To play Devil's Advocate, me being the Devil, those are risks I am willing to accept, along with many others. If I wasn't, then I would have a different approach and philosophy.
To play Devil's Advocate, me being the Devil, those are risks I am willing to accept, along with many others. If I wasn't, then I would have a different approach and philosophy.
You can get much more of what you want with a kind word and a gun, than with a kind word alone.
Our regional ambulance service uses them, with mixed results. The big issue seems to be the quality of the map data in more rural areas, or perhaps it's the less formal approach to house numbering. I've had the GPS say "arriving at ....." when there wasn't a house or driveway in sight.
The other issue is that the GPS doesn't incorporate local wisdom. It doesn't know about dirt or part-dirt roads in mud season, or frost heaves, or the steep hill that always gets icy. We've seen some routings that were not very efficient.
It's a good tool, but not a perfect one.
I live under the autocratic rule of my HOA, whose apparent mission in life is to make EVERYONE'S life as difficult as possible. Including emergency responders.
This.
According to 99% of the GPS devices out there, my house is 500 yards down the road and around the corner. Every time a pizza or Chinese food delivery guy tries to find my house I have to guide him in over the phone. Me as I watch out the window “…yes your GPS is wrong…I just saw you drive by my house, turn around…you just drove by it again, look for the numbers on my mail box…you just drove by it again, look for the silver pick-up truck directly in front of my house…by “directly” I mean STRAIGHT in front of my house…”
The address data bases that most GPS devices draw their locations from aren’t very accurate.

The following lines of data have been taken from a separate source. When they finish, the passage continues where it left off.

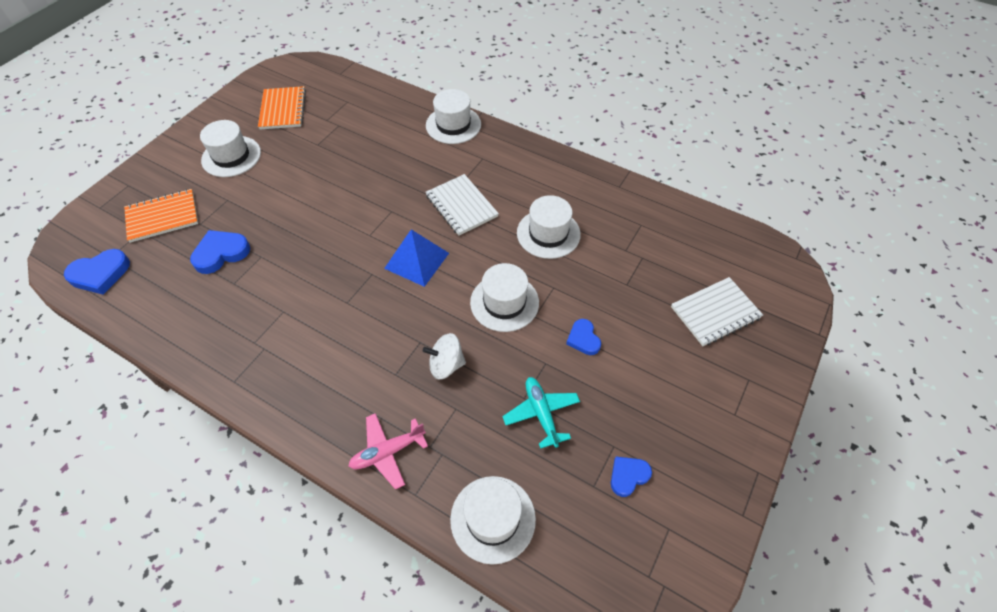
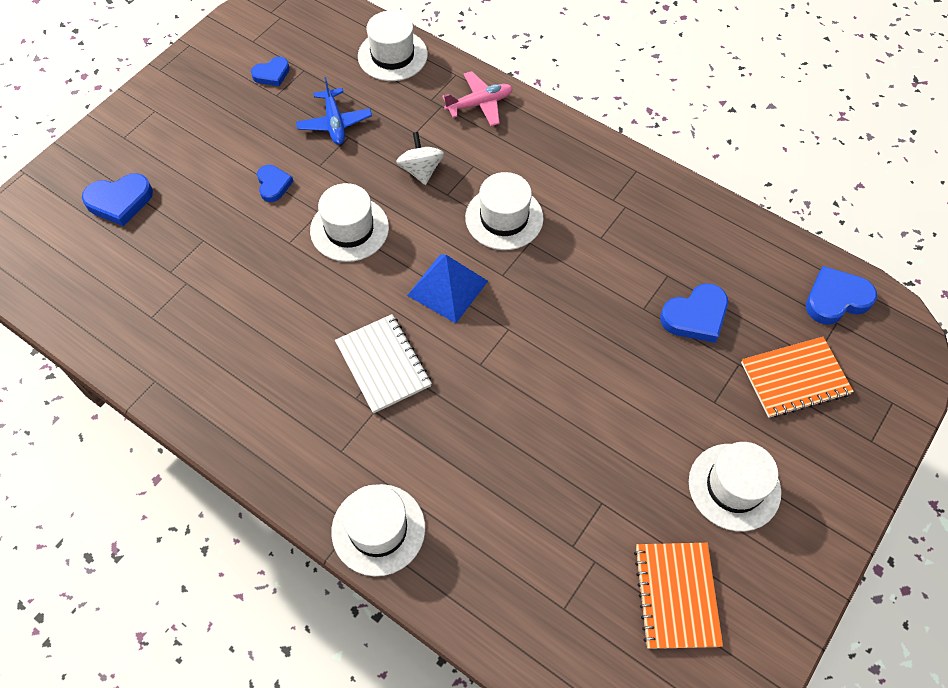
camera: 175 degrees left, 5 degrees up
white spinning top [423,333,466,380] -> white spinning top turned 105 degrees counterclockwise [396,132,444,185]
turquoise plane [502,377,580,449] -> blue plane [296,77,372,145]
white hat [517,195,581,259] -> white hat moved to [465,172,544,250]
white notebook [671,277,763,346] -> blue heart [82,173,153,226]

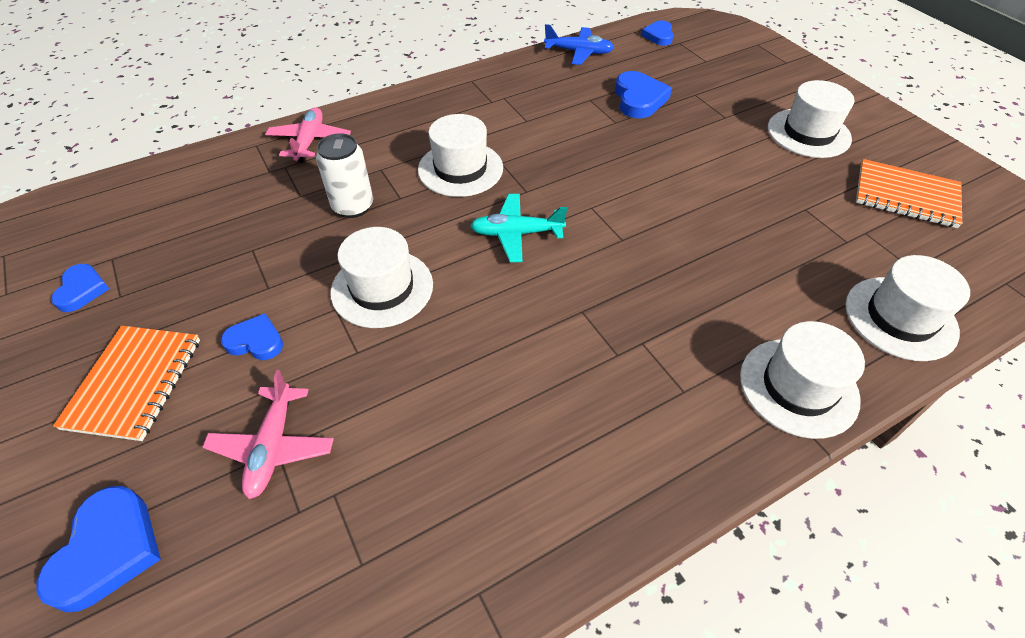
camera: 65 degrees left, 10 degrees down
blue plane [296,77,372,145] -> blue plane moved to [544,24,614,65]
white notebook [335,314,432,414] -> none
white hat [358,11,428,81] -> white hat moved to [845,255,970,361]
white spinning top [396,132,444,185] -> white can [316,133,373,218]
blue pyramid [407,254,488,323] -> turquoise plane [470,194,567,262]
orange notebook [741,337,854,418] -> orange notebook moved to [53,326,200,441]
blue heart [806,266,877,325] -> blue heart [641,20,673,46], size x0.64
none -> pink plane [202,370,334,499]

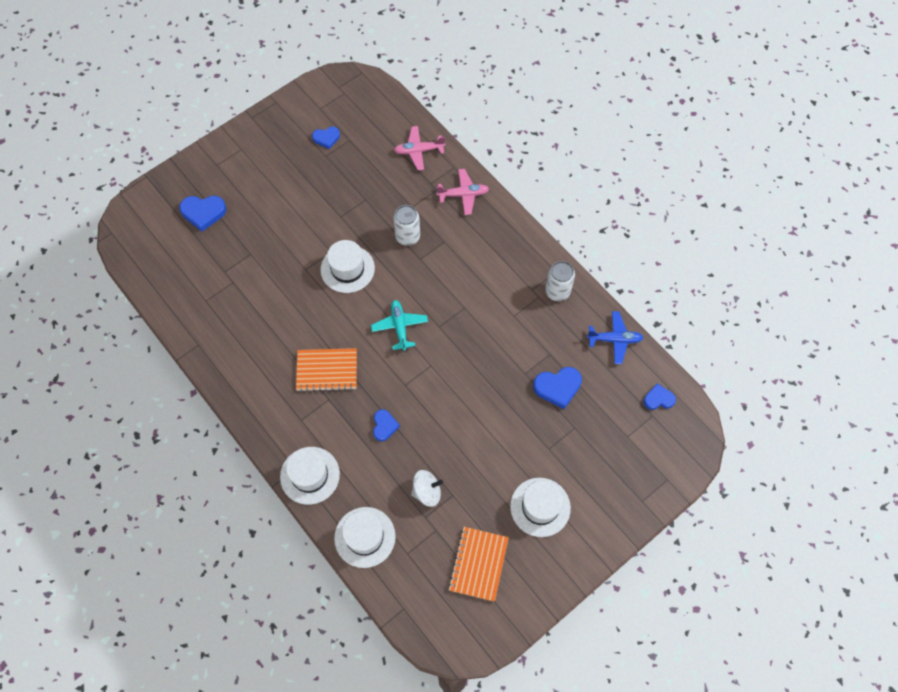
camera: 80 degrees right, 15 degrees up
orange notebook [53,326,200,441] -> orange notebook moved to [296,348,357,392]
pink plane [202,370,334,499] -> pink plane moved to [394,126,445,170]
blue heart [221,313,283,360] -> blue heart moved to [373,409,400,441]
white hat [418,114,503,197] -> none
blue plane [544,24,614,65] -> blue plane turned 90 degrees counterclockwise [587,311,644,364]
none -> white spinning top [411,470,443,507]
none -> white can [545,261,575,301]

They get you in the ball park but then you need to know WHAT a baseball diamond looks like before you can find home plate.
"Take the message to Garcia."
I respond to calls as both a peace officer and medical first responder. GPS will usually get you close, but they are by no means reliable to any certainty. I can take you many places in my area that GPS says don't exist, but they do, or where the GPS directions and the actual location don't match. My road book and house number signs is much more reliable.
As much as I appreciate a well-lit house and easily-visible address (and don't get me wrong, I do), if you REALLY want to help emergency responders help you then take one sheet of paper and type out your:
- Full Name
- DOB
- Address
- Phone
- Medical History
- Surgical History (Preceding 5 years)
- Medications (including OTC) taken on a daily or as-needed basis
- Allergies to medications
- Emergency Contact #
- Primary Care Physician's Name
- Hospital Preference
Then laminate that sucker and put it in the door of the refrigerator. Update the list 2x a year (when we change clocks for Daylight Savings Time is a good reminder; change your smoke alarm batteries too!). I'd rather find the fridge (easy enough in most residences) and READ everything useful to me than to have your spouse/child/friend/lover/neighbor try to explain to me that you, "Take a pill for the sugars and one for high blood and a water pill and I had thought back in da day she had been had a skeezer..." I swear the best ten words a patient can say to you in EMS are, "Here, I've got them all on a list for you."
Also: Spend 5 minutes thinking about how you would get out of your house in a fire. Establish a meeting place for your family and tell them where that meeting place is. Have a working fire extinguisher in your house and know how to use it. Put a smoke detector on every floor and in every bedroom. Practice exit drills with young children.